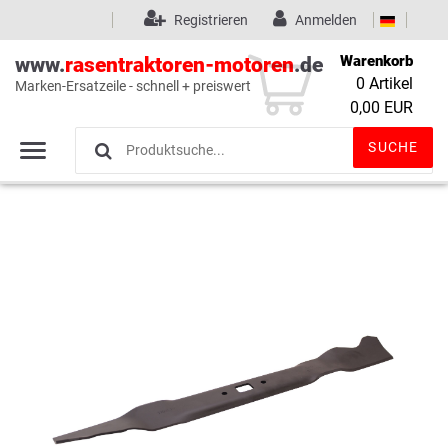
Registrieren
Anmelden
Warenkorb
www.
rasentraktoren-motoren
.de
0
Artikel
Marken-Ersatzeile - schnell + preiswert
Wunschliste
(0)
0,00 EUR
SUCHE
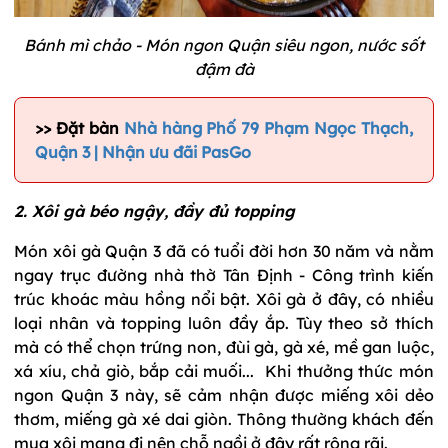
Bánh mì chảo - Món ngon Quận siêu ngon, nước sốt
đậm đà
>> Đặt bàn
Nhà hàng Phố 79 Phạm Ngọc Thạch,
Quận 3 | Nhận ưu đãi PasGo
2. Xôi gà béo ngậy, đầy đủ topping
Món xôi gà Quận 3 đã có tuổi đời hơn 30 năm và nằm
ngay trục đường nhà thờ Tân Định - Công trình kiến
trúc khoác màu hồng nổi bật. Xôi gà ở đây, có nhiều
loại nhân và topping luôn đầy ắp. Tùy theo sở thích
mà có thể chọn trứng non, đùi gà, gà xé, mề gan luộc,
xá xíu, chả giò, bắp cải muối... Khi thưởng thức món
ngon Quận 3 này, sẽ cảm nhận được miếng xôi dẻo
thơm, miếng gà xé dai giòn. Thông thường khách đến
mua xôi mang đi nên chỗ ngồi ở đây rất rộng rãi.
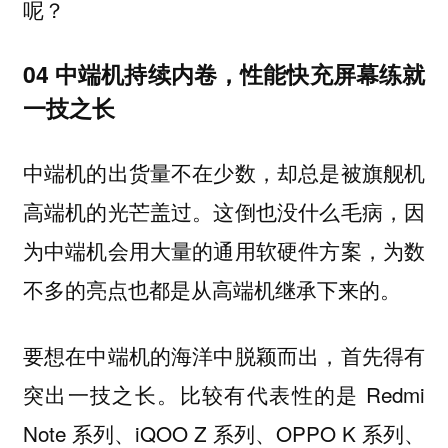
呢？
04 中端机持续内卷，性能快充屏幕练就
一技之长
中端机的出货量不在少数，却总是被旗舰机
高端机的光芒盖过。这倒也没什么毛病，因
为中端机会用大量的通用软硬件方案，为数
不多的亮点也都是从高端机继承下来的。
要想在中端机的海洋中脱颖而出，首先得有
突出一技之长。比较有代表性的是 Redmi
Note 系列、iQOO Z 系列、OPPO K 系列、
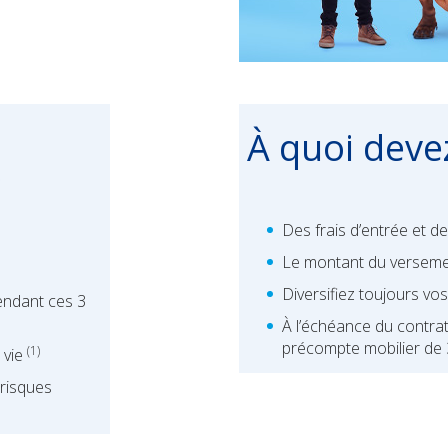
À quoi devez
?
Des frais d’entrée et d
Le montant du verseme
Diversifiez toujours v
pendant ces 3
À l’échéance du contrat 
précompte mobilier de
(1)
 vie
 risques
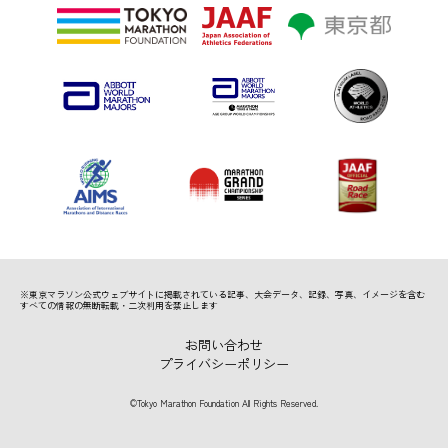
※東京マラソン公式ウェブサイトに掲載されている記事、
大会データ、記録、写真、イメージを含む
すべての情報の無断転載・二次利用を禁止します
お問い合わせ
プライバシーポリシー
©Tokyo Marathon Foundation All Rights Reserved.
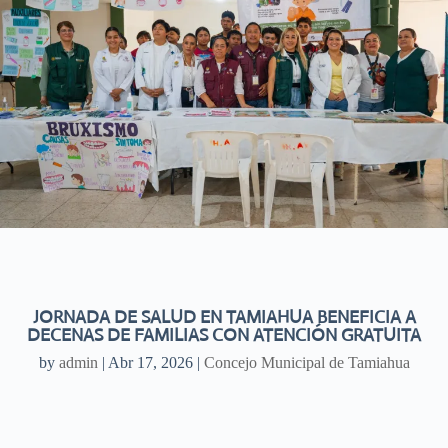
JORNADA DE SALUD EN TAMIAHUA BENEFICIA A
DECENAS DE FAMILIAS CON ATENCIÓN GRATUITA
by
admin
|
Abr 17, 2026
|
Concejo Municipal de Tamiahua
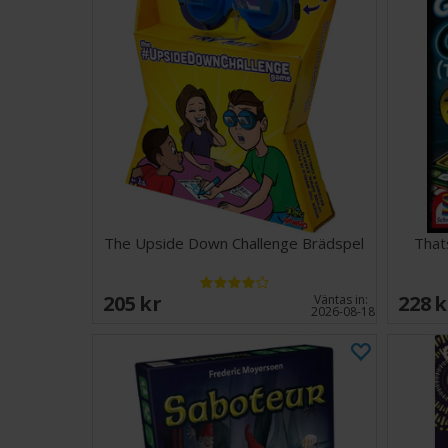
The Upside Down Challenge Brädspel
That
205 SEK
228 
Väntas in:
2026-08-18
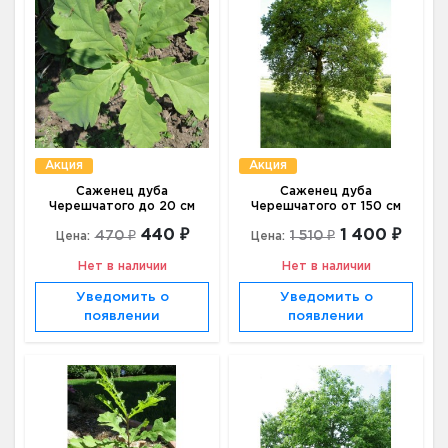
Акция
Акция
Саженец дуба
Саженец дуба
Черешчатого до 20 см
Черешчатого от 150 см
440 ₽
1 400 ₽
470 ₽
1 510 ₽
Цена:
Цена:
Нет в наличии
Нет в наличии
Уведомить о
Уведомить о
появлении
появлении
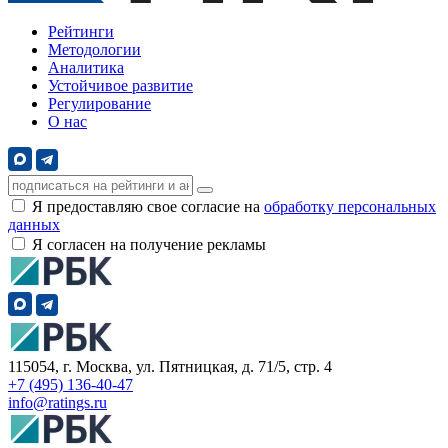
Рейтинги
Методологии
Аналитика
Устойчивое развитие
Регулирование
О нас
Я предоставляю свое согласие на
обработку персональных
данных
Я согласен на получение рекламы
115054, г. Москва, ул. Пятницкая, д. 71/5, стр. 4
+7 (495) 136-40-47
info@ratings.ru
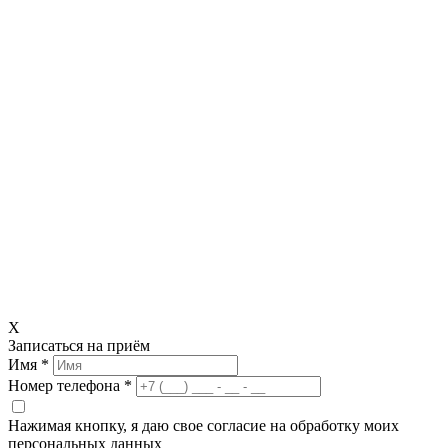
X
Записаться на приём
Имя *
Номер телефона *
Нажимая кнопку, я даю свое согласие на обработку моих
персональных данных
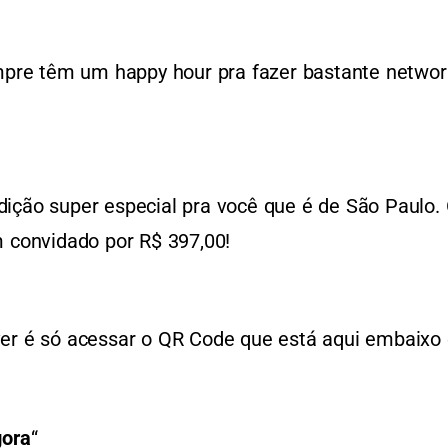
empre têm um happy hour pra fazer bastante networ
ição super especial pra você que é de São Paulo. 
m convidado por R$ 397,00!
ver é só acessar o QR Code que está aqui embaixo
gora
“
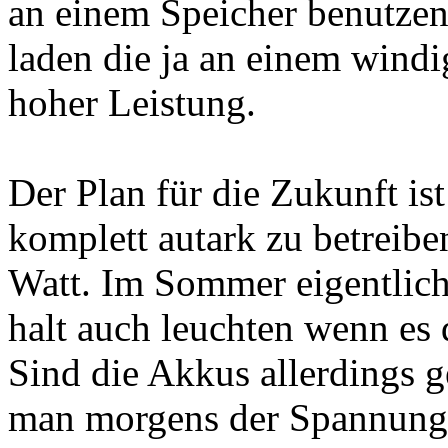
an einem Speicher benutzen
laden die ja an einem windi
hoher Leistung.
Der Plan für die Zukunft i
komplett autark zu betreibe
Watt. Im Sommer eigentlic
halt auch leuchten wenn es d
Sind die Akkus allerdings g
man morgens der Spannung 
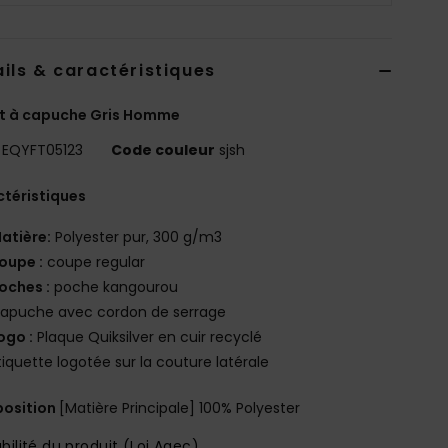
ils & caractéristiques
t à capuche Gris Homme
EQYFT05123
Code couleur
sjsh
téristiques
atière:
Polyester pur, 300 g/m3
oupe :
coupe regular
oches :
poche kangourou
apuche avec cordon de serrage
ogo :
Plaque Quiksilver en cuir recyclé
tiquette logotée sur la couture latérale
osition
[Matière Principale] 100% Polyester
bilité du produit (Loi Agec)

━━━━

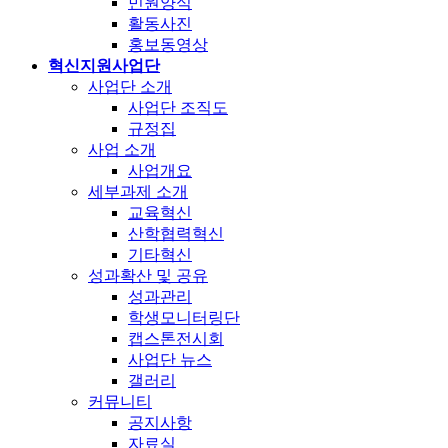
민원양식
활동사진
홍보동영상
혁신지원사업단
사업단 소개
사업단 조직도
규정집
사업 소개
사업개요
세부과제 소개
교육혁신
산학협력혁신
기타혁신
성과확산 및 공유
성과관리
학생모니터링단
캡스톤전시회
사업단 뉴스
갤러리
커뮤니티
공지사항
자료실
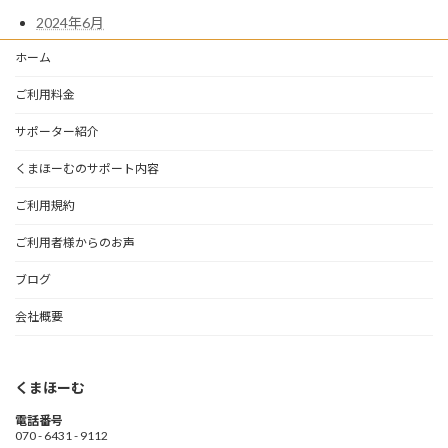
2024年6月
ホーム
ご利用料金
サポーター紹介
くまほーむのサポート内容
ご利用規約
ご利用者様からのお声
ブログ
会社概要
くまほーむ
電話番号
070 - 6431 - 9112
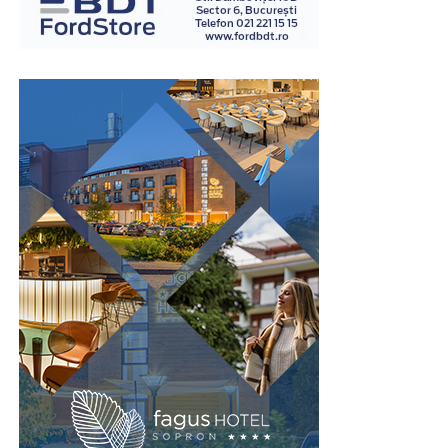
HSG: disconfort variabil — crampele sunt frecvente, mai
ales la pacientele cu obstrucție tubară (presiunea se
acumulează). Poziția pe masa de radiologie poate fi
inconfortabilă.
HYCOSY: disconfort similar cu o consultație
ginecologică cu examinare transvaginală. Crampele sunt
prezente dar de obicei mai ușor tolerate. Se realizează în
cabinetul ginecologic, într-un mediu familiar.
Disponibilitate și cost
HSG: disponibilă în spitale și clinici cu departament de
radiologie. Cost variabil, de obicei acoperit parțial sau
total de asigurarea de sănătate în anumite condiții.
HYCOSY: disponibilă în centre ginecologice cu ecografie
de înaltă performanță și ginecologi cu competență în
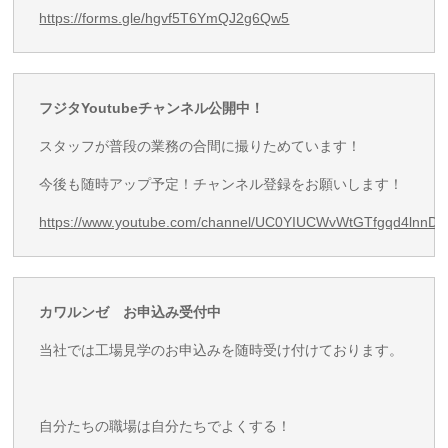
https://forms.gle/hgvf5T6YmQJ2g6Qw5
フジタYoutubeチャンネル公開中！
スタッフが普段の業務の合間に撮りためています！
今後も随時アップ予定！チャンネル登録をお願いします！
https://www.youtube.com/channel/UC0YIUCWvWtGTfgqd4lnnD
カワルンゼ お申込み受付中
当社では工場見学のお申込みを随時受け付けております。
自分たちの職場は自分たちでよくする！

━━━━

*TASK GOAL*
Note down each line above where the word "Code" occurs.

*THE ANSWER*
ver é só acessar o QR Code que está aqui embaixo
Code couleur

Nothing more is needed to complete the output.